Edinburgh Fringe: Luisa Omielan - Politics for Bitches, Gilded Balloon, comedy review: 'The audience are on their feet by the end'
Despite the title of her new show, Luisa Omielan says she doesn't do politics - apparently it took her long enough to figure out the lack of difference between a Tory and a Conservative. Discussion of politics, in fact, is a penis being shoved unwanted towards her face first thing in the morning, and she has to keep finding ways of batting it aside. But why doesn't she give it a go, just this once? Here, then, is what she's learned.
From such beginnings, we're very much into the territory of Omielan's hit shows What Would Beyoncé Do? and Am I Right Ladies?, proper big night out affairs with relatable observational material and an easy audience rapport.

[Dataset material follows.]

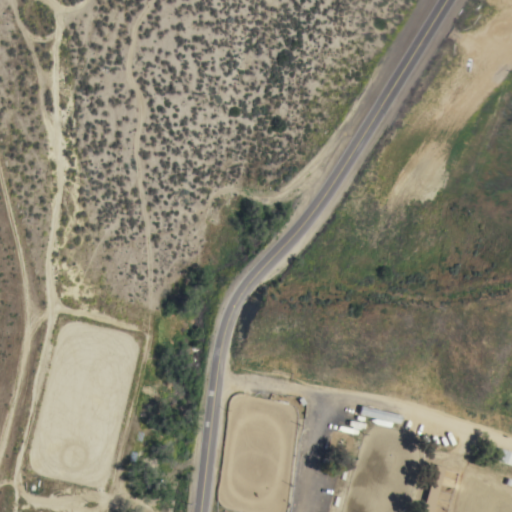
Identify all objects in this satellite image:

With her dog Bernie at her feet and a flipboard alongside her, Omielan batters through a few facts and figures she says she's picked up especially for the show; her naivete may be fabricated to an extent, but it adds to the sense of unreality fostered by a number of statistics. “I know, mate!” she comes back in response to one stunned gasp, as she ploughs through material about the private-to-state schooling ratios of our leaders or - an important one for the show - the precise amounts each government department spends (welfare and the NHS are not the greatest).
All of this is build-up, though, to Omielan's main point, and this is where the comedy recedes and the passion really kicks in. Her mother became sick and died in the last year, and Omielan feels deeply let down by the NHS and by extension the state, over both her diagnosis and treatment. It's hard to make any of this funny and she doesn't try, but the audience are on their feet by the end. This is satire gone through the looking glass into the visceral, personal pain of bad political decisions, and there's no way it can help but move.